(Page-level text extractions)
+-------+

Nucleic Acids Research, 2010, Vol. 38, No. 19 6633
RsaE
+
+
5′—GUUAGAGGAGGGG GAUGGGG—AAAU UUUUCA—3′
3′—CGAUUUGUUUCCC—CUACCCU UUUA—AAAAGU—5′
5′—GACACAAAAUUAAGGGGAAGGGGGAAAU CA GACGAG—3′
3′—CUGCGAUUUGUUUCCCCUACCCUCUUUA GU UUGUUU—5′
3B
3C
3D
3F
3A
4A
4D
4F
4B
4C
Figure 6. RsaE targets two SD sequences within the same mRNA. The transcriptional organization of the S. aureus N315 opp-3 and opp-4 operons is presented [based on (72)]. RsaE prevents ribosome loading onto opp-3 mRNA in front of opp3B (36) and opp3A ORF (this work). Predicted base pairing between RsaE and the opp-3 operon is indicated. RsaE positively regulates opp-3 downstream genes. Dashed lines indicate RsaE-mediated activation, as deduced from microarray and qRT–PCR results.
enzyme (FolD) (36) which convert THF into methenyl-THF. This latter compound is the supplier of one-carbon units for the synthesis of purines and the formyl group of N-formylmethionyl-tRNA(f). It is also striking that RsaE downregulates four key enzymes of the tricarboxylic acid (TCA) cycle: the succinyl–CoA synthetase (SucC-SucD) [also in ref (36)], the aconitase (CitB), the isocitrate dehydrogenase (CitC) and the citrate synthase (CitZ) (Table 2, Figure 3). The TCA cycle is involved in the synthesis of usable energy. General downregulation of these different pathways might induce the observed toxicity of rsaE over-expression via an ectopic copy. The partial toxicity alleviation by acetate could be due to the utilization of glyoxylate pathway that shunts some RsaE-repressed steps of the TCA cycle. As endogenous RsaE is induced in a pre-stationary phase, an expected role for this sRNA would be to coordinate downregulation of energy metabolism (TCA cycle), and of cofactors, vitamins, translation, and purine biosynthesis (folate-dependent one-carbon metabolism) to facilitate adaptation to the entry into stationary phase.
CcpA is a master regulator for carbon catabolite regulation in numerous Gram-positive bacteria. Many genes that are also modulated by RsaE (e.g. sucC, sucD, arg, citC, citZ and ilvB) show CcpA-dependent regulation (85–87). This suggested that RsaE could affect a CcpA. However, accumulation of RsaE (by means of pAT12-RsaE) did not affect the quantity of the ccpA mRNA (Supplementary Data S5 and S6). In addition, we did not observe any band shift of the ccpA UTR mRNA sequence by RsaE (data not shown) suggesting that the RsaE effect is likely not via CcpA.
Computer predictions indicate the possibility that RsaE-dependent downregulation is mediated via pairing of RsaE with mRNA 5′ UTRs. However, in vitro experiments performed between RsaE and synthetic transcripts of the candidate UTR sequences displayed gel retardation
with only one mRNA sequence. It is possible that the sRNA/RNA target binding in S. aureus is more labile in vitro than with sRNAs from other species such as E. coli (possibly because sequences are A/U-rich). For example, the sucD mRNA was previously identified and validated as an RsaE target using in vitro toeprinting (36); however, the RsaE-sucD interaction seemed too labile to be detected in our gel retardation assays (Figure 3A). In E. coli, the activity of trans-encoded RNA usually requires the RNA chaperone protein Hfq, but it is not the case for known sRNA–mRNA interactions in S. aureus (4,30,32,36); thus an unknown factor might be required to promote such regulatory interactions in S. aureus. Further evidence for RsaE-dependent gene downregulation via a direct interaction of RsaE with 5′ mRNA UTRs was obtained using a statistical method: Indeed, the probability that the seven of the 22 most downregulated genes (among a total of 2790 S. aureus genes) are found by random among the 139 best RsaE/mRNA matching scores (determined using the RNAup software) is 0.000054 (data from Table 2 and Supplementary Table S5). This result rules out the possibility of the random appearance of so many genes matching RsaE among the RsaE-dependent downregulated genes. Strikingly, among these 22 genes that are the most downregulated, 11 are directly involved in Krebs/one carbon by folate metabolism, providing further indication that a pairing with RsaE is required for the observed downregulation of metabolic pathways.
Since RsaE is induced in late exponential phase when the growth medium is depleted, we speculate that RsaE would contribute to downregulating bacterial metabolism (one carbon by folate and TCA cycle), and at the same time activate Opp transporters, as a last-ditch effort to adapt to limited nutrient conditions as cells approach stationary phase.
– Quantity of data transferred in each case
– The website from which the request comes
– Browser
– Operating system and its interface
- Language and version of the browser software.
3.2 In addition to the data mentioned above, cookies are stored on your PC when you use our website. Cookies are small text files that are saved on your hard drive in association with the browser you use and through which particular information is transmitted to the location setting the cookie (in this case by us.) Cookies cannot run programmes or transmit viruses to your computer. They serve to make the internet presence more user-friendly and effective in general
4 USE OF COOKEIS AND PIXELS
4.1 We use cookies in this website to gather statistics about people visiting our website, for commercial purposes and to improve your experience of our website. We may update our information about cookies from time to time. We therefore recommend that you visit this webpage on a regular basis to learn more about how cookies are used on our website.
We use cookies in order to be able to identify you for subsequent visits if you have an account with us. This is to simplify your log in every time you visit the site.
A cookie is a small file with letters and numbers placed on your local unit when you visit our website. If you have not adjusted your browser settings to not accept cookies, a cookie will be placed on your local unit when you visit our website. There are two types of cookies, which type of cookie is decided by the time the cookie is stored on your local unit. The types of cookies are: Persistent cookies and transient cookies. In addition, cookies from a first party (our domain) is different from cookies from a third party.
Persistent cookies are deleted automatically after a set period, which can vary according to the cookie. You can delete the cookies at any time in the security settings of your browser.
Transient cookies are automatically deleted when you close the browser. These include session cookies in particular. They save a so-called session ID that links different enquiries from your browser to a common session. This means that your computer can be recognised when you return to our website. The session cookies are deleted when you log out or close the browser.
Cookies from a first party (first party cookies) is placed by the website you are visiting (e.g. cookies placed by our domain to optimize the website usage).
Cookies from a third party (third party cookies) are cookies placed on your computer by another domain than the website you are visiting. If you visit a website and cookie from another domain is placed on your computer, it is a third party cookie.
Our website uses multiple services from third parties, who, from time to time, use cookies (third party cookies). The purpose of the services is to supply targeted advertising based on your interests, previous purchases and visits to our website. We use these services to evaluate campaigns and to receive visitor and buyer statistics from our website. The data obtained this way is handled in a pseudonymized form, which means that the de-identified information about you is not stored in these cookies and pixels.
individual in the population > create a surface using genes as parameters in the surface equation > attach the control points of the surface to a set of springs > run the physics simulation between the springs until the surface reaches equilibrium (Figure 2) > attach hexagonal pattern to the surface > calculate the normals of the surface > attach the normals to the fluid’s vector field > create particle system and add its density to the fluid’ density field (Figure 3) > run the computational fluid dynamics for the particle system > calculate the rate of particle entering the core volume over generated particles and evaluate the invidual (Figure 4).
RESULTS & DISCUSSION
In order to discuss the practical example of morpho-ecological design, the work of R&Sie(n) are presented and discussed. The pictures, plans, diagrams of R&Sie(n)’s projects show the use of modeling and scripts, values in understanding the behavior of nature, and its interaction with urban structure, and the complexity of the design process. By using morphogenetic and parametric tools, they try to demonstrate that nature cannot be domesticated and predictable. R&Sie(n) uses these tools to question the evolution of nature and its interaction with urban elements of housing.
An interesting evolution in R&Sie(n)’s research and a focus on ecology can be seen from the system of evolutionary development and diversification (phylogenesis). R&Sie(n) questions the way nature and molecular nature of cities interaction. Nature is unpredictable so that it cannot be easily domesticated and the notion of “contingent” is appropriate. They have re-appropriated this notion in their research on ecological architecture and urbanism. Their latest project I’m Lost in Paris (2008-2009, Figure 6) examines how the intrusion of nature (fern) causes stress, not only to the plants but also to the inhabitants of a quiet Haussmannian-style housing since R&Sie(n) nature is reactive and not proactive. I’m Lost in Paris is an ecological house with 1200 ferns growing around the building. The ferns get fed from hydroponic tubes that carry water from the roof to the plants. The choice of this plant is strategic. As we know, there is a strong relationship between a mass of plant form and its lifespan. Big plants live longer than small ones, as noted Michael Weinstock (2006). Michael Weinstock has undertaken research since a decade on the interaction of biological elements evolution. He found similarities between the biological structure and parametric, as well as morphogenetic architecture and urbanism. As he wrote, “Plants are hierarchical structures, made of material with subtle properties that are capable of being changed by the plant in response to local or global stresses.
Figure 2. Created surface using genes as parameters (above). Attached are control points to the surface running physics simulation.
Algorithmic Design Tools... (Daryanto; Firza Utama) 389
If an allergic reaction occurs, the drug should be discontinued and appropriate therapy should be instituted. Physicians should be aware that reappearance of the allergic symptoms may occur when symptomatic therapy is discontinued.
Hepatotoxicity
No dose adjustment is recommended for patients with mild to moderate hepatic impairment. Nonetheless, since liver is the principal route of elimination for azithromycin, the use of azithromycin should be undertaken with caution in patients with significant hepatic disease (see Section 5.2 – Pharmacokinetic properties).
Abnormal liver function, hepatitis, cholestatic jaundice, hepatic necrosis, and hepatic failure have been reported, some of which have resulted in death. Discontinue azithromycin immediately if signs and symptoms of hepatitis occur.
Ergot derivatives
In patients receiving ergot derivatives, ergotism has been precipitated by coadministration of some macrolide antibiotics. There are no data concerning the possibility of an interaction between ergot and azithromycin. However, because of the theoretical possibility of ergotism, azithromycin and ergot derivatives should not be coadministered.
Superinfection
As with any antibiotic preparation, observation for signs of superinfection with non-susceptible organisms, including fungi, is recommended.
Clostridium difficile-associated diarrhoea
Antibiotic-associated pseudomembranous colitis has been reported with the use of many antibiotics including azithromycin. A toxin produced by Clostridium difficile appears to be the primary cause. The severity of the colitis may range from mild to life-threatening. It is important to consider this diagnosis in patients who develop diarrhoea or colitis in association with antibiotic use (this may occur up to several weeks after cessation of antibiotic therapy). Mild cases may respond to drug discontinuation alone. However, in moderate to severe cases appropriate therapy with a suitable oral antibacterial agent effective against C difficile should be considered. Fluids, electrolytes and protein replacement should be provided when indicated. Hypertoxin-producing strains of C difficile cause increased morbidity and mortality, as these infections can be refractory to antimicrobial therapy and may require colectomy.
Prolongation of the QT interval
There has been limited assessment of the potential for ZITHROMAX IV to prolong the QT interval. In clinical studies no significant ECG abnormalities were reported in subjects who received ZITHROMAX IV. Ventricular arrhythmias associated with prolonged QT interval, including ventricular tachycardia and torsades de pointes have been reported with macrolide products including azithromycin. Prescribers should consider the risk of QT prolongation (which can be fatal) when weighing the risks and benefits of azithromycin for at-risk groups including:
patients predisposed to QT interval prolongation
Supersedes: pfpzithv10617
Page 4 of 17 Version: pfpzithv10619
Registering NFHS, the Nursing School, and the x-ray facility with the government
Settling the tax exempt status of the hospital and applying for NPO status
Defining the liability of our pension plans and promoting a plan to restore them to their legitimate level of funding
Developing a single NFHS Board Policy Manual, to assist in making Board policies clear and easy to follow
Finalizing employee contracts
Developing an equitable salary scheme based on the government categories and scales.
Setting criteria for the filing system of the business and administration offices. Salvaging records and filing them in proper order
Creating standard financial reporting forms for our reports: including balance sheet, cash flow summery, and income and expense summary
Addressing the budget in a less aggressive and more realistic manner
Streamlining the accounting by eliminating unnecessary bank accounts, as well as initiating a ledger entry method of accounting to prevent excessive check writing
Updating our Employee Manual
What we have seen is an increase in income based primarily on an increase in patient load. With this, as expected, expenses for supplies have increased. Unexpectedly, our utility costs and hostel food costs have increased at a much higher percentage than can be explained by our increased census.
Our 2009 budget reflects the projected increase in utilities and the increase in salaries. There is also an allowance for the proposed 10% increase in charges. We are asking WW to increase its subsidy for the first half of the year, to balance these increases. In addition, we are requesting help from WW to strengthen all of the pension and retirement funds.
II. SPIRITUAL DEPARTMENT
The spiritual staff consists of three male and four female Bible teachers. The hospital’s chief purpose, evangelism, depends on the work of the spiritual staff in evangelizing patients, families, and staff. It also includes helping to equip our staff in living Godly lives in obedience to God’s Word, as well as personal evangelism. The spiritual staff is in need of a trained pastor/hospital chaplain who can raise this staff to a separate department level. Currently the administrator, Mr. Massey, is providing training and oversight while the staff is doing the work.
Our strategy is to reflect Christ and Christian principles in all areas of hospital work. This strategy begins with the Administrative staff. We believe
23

+-------+

Exercise details: Nothing but a number should be given for this: how many lines in the entries above contain "automatically"?

Solution: 2